**Short task**
Locate every line in the material below that contains the word "family", and copy each of those lines in full.

**Task input**
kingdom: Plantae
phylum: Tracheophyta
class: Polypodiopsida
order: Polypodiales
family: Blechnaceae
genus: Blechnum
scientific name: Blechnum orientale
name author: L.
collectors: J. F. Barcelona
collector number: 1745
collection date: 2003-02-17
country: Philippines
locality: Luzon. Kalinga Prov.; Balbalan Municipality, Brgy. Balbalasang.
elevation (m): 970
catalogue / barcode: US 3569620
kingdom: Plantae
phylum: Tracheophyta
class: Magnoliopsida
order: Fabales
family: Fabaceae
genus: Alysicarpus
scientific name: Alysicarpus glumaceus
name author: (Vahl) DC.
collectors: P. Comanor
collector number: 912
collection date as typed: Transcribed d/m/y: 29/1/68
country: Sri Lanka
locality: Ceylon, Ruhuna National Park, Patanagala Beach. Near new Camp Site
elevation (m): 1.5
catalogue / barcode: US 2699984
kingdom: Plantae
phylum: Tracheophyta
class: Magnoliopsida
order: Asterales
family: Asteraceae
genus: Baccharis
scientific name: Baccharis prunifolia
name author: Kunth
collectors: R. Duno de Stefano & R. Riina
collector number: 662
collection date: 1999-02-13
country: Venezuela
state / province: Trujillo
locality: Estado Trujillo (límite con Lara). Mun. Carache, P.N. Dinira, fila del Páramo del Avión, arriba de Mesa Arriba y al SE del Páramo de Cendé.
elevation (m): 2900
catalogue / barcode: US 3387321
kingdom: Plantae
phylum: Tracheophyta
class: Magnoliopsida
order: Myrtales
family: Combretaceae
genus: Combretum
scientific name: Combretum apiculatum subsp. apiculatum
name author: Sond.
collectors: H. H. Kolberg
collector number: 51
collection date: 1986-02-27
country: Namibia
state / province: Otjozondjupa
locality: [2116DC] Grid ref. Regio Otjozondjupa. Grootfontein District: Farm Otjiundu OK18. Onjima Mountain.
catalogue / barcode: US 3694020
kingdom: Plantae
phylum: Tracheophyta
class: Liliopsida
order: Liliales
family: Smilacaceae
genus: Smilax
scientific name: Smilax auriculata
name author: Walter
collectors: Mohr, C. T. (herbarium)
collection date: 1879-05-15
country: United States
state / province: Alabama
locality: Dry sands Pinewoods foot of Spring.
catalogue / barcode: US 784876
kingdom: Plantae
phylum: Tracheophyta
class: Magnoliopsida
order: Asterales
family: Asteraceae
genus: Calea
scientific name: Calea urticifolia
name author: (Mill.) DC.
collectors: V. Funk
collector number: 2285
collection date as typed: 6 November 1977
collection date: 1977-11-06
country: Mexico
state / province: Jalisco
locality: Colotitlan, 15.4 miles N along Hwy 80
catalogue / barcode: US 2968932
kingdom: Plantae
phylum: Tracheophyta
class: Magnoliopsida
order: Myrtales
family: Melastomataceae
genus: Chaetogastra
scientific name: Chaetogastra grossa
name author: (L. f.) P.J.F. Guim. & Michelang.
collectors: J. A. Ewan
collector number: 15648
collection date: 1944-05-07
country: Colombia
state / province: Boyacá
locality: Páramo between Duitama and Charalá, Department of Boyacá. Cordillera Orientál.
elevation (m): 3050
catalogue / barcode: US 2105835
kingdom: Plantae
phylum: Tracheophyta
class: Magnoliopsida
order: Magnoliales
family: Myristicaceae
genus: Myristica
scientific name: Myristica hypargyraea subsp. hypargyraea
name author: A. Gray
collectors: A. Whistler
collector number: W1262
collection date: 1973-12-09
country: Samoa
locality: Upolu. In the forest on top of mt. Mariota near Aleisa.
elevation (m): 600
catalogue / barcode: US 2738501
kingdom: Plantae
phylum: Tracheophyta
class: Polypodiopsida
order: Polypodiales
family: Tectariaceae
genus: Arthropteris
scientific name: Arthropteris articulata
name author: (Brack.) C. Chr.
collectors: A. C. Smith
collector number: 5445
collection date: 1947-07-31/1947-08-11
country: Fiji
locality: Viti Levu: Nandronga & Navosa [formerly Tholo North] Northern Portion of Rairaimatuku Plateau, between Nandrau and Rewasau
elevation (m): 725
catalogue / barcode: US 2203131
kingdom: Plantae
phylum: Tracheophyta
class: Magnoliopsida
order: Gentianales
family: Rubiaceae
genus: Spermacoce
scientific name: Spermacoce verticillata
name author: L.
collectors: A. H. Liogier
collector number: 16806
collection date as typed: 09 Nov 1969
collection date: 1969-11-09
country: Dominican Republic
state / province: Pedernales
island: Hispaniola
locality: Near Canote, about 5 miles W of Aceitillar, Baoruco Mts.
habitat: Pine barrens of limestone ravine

**Full response**
family: Blechnaceae
family: Fabaceae
family: Asteraceae
family: Combretaceae
family: Smilacaceae
family: Asteraceae
family: Melastomataceae
family: Myristicaceae
family: Tectariaceae
family: Rubiaceae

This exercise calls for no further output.